The charter was approved at a special session of parliament in Pristina
Kosovo's parliament has adopted a new constitution, almost two months after unilaterally declaring independence from Serbia.
The charter pledges to build a state protecting minorities such as the Serbs who vehemently oppose Kosovo's split.
The text is to come into force on 15 June when the UN is due to complete a handover of powers to the new state.
In Belgrade, Serbian Minister for Kosovo Slobodan Samardzic called the charter's adoption an "illegal act".
The new constitution was unanimously approved at a special session of Kosovo's parliament in Pristina on Wednesday.
President Fatmir Sejdiu said the document signalled the fledgling state's commitment to creating an equal society.
"Serbs are the citizens of Kosovo.
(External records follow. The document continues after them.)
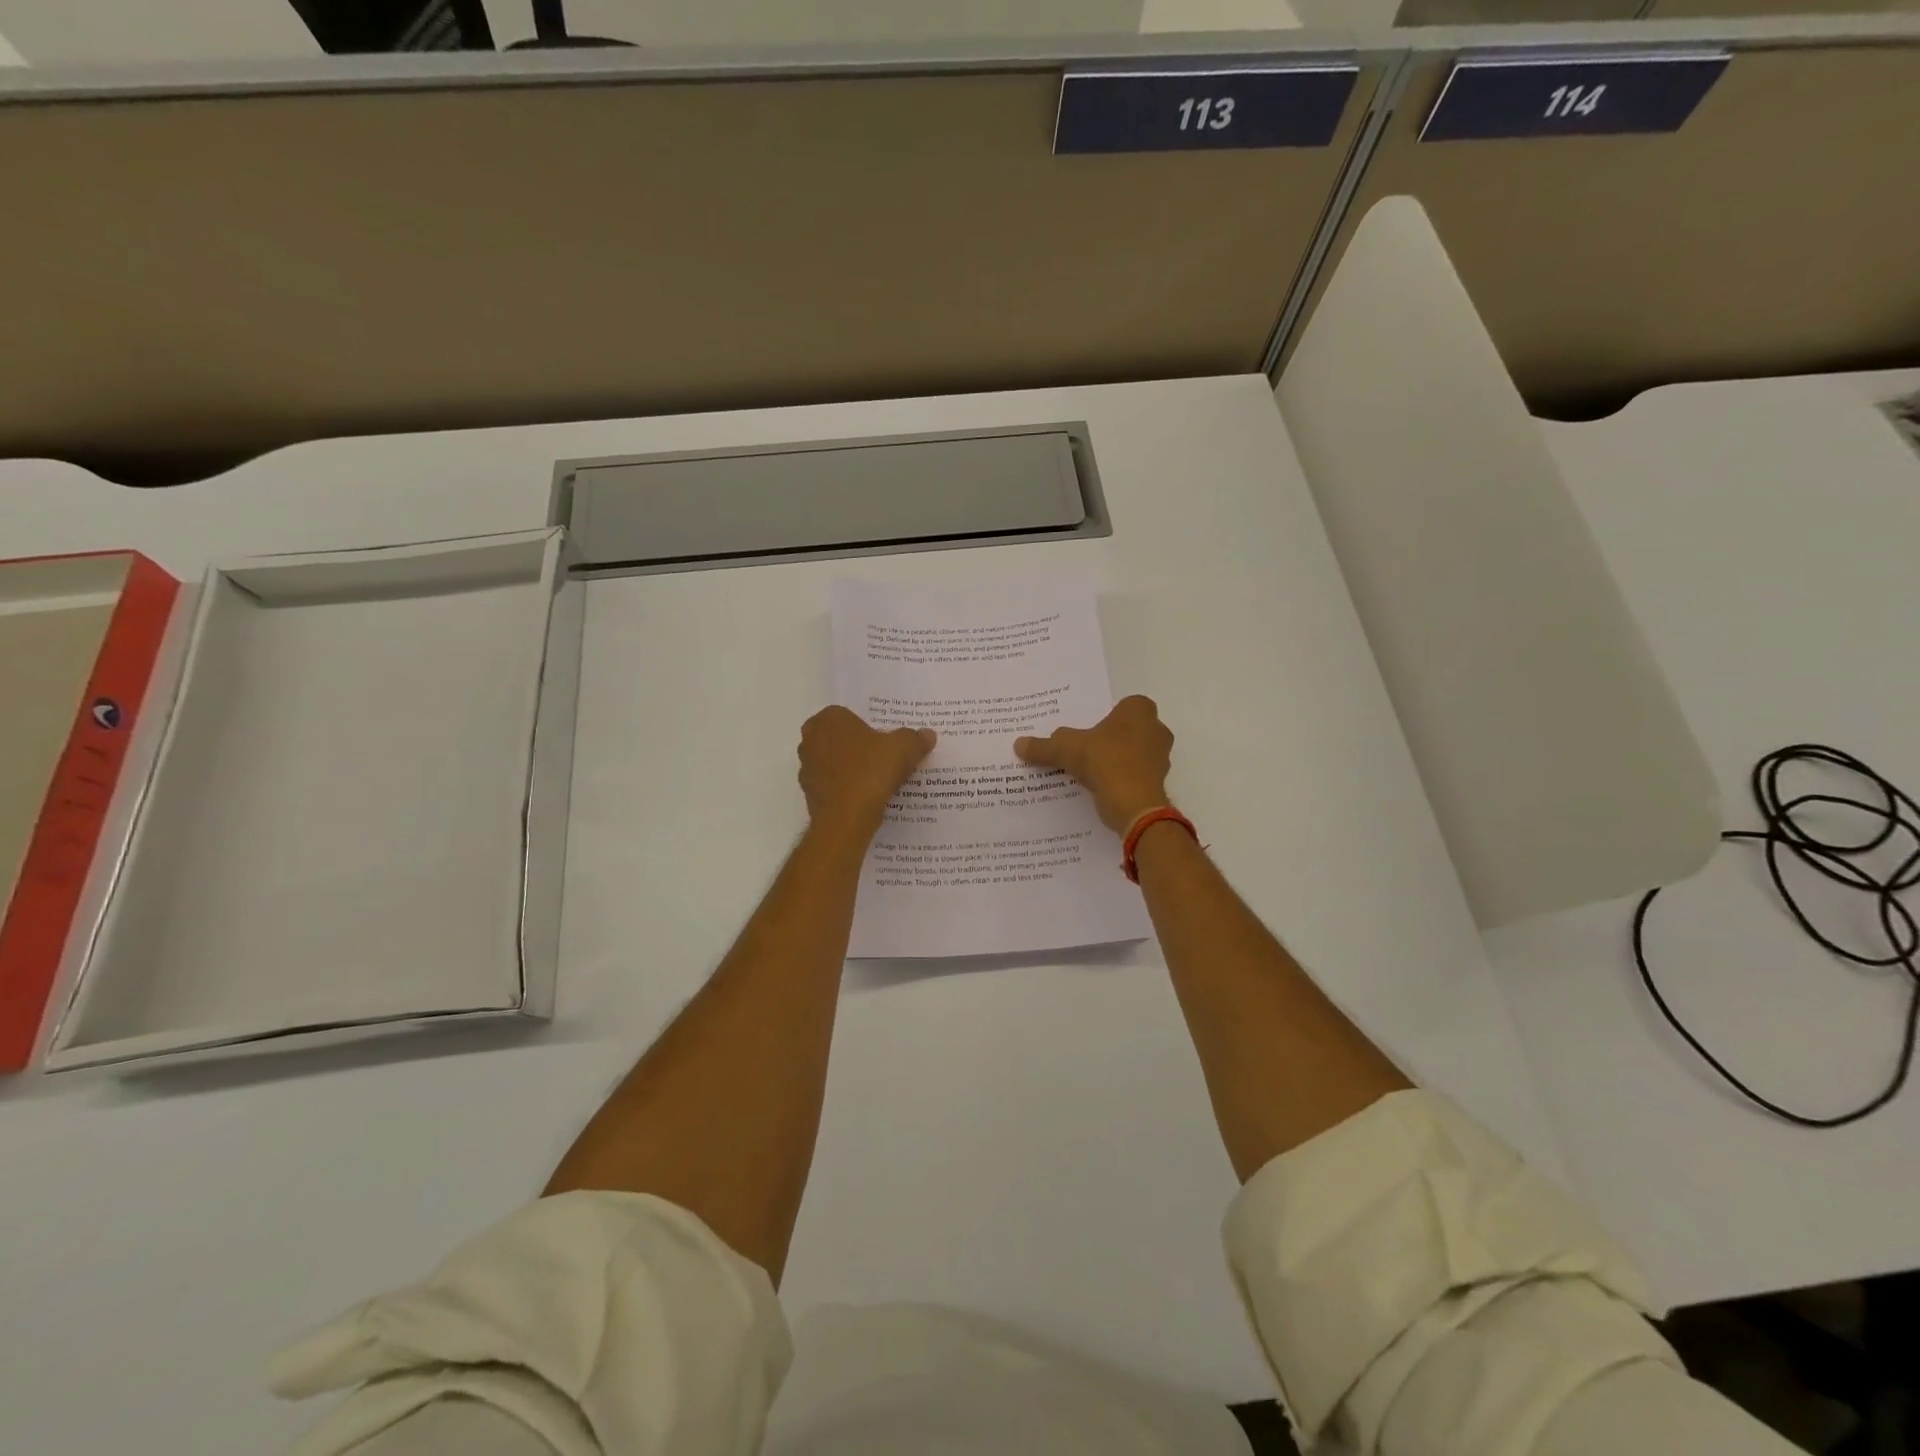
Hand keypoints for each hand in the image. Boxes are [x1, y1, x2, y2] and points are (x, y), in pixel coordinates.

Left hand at [798, 706, 934, 838]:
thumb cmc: (871, 771)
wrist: (846, 819)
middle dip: (859, 747)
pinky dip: (845, 789)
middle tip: (884, 757)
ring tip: (878, 780)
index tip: (887, 741)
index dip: (869, 728)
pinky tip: (866, 798)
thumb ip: (915, 738)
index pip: (850, 716)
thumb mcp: (904, 749)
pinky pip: (832, 785)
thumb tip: (927, 734)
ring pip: (835, 763)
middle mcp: (811, 739)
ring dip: (851, 768)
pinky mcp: (808, 794)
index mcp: (829, 719)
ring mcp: (806, 768)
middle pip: (841, 739)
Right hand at [1015, 695, 1173, 832]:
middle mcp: (1156, 730)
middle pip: (1130, 729)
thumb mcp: (1066, 749)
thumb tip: (1019, 744)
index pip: (1125, 705)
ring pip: (1135, 753)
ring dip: (1118, 760)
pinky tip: (1100, 788)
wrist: (1134, 805)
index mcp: (1139, 711)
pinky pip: (1136, 775)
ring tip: (1090, 770)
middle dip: (1112, 738)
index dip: (1109, 715)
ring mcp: (1161, 758)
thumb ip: (1044, 746)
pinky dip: (1121, 780)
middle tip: (1086, 747)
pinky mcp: (1158, 783)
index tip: (1089, 727)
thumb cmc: (1105, 761)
This constitution is also theirs," he told reporters.
Kosovo is likely to be on the agenda in Russia's talks with the UN's chief
"We want them to be an important foundation and a bridge for the future better relations with the state of Serbia."
The move paves the way for Kosovo to take over from the UN mission which has administered the disputed territory since the end of its 1998-1999 conflict.
The EU will be helping to oversee independence with a 2,000-strong police supervisory mission in Kosovo.
Kosovo's declaration of independence in February has been recognised by almost 40 countries, including the US and most of the EU.
But Russia has stood by its traditional ally, Serbia, in opposing the move.
The charter adoption comes as UN Secretary General Ban Ki-moon makes an official visit to Moscow. Kosovo is likely to be high on the talks agenda.